More on domain values from me this week.
Just to recap, domain values – a.k.a. ‘enumerated values’ – are the allowable set of descriptors given to a specific attribute. They describe certain characteristics of financial instruments, legal entities, corporate actions, and so on.
Domain values need to be treated differently than other kinds of datasets.
If you’re onboarding data for research only, you can simply bring it into your data warehouse, and there isn’t too much to think about. Whether a data point is the security’s maturity date (a calendar date), its nominal amount (a number with a currency), its issuer’s name (plain text), or its type of guarantor (a domain’ed attribute), even if there is unexpected – or worst case, invalid – information, the harm is relatively minimal.
But if the data is meant to drive, say, a trading system, a portfolio management system, regulatory reporting, or a valuations engine – just to name a few – all the data you’re onboarding needs to be prudently mastered. Otherwise, the result will be sheer havoc: loss of data, missed opportunities or incorrect reporting. It’s absolutely essential to have a strong handle on those domain values.
All of which means that one needs to be able to check whether a particular domain value is truly within the set of values this attribute is supposed to have.
It’s the same as having to validate, say, a number range.
However, what’s different about domain values (such as warrant exercise terms or the trading restriction type) is that each and every possible value at any given point in time must be known and catered for in advance.

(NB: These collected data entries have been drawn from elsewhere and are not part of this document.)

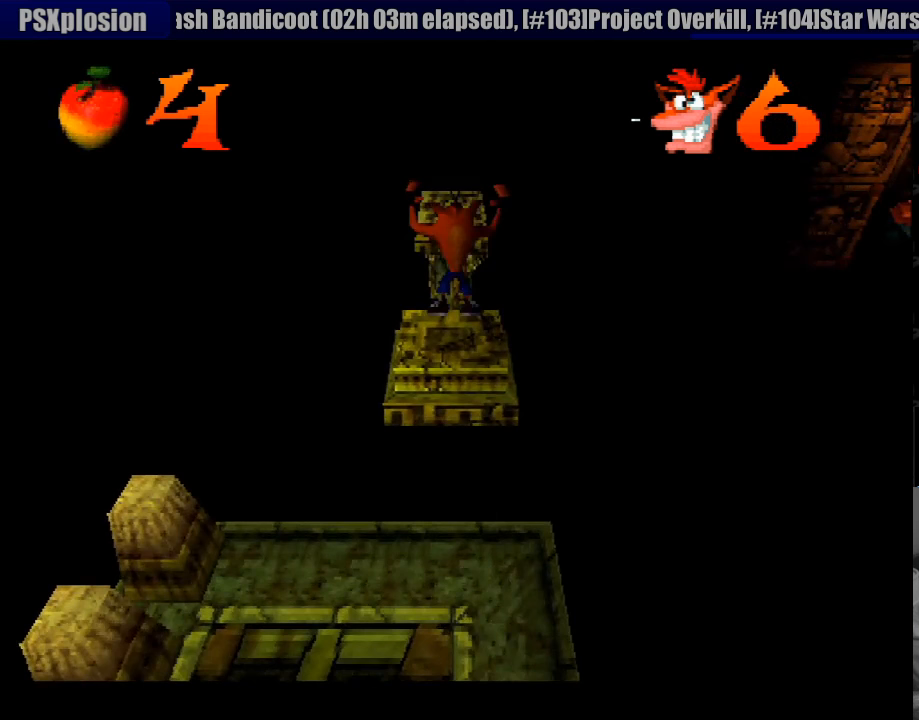
{"buttons": ["CROSS", "DPAD_UP"], "events": [[317, "CROSS", "down"]]}
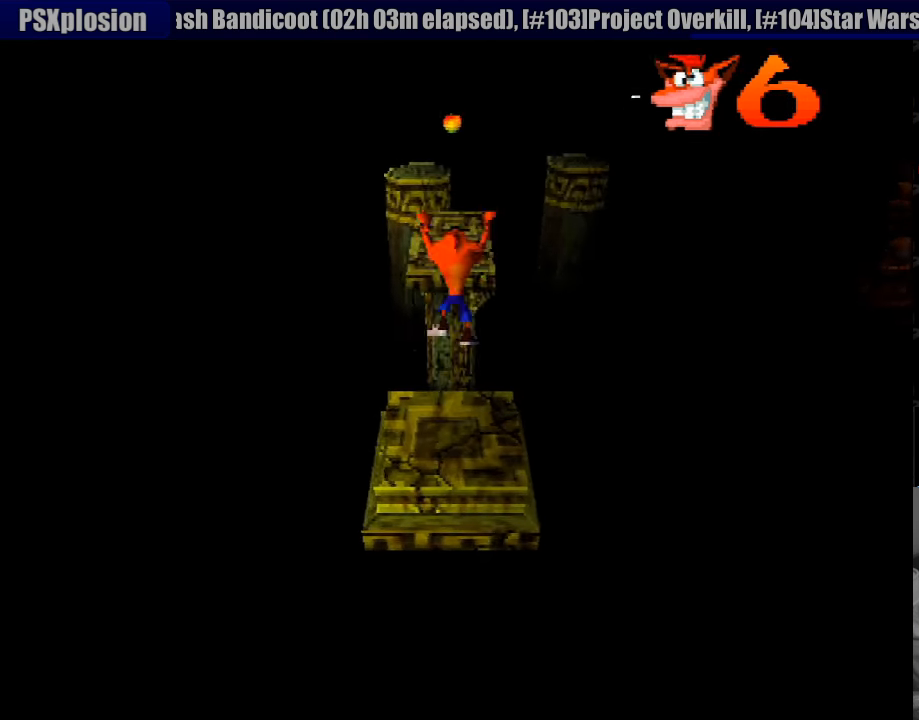
{"buttons": ["CROSS", "DPAD_UP"], "events": []}
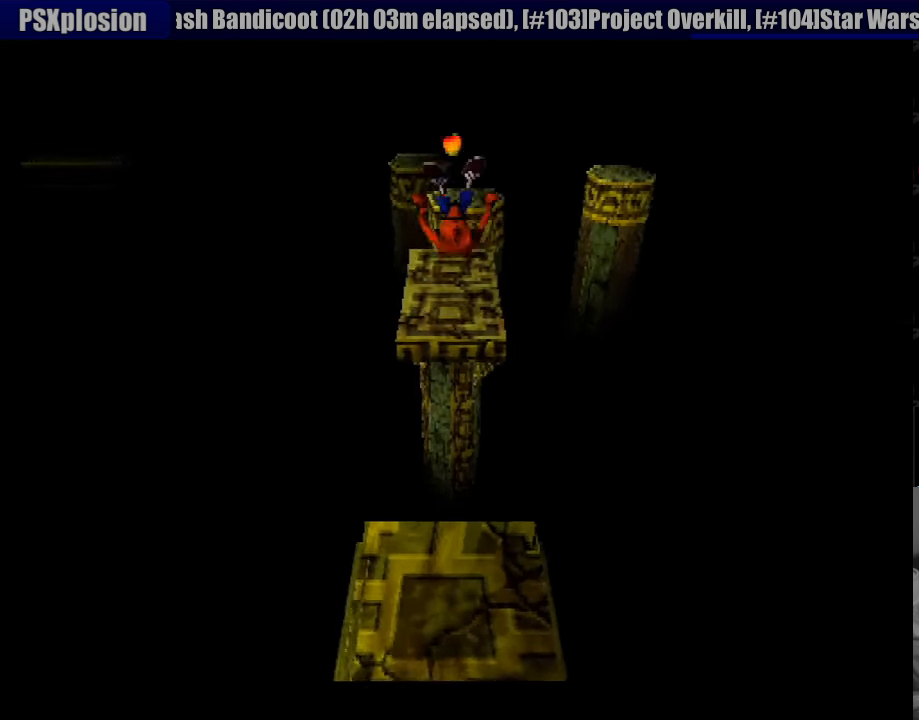
{"buttons": ["DPAD_UP"], "events": [[300, "CROSS", "up"]]}
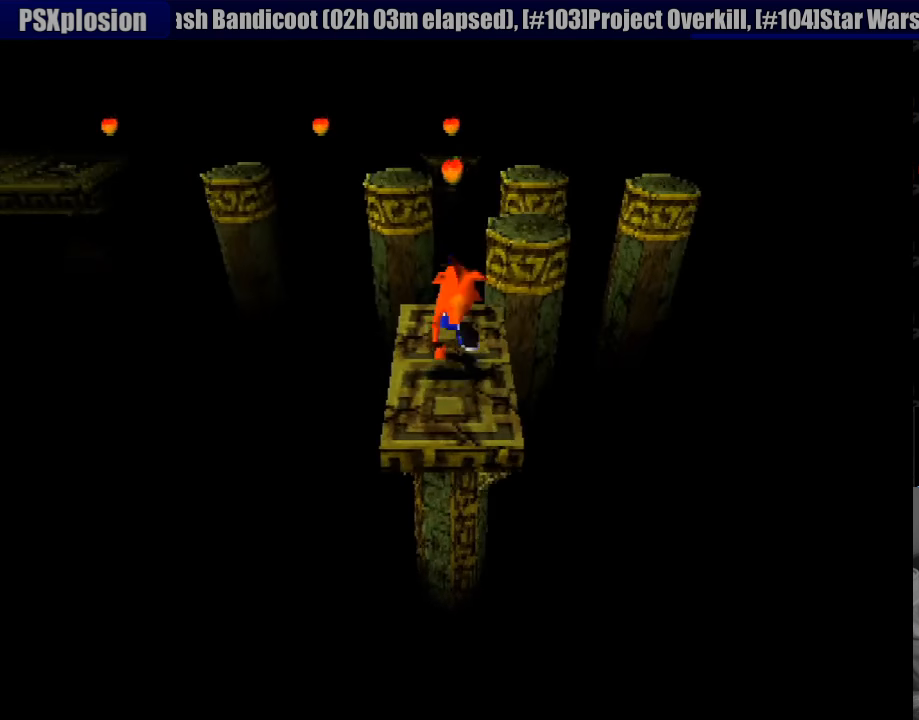
{"buttons": ["DPAD_UP"], "events": [[33, "DPAD_UP", "up"], [500, "DPAD_UP", "down"]]}
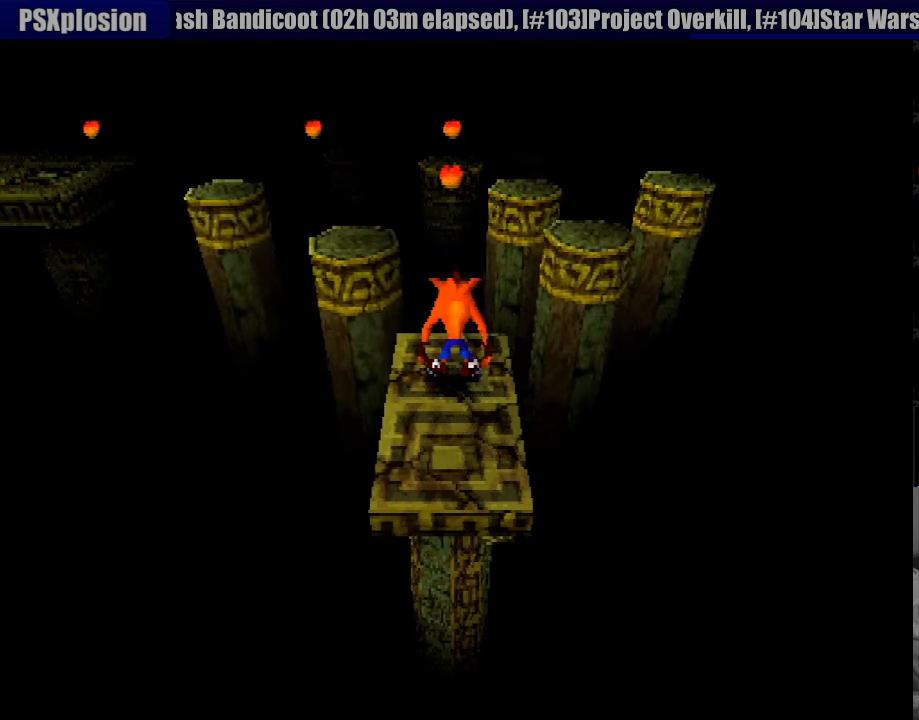
{"buttons": ["CROSS", "DPAD_UP"], "events": [[333, "CROSS", "down"]]}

Domain values are essentially long lists of well-defined values – but those lists are not stable forever. In fact, they change – typically, by being expanded – more frequently than one would expect.
To stay on top of this continual change requires close cooperation with the sources of that data, mostly external data vendors. If you don’t maintain that level of cooperation with the vendors, you will not become aware of changes ahead of time and will only find out through errors and exceptions after the fact. For example, there may be a new instrument, which requires knowing what granular type it is, how it needs to be treated throughout the processing eco-system, what calculations need to be applied to it, and into which user’s queue or to which consuming system it is eventually to be passed.
This is where data mastering becomes so essential, as it provide you with full awareness of upcoming changes to those domain value sets, with no interruptions or miscalculations.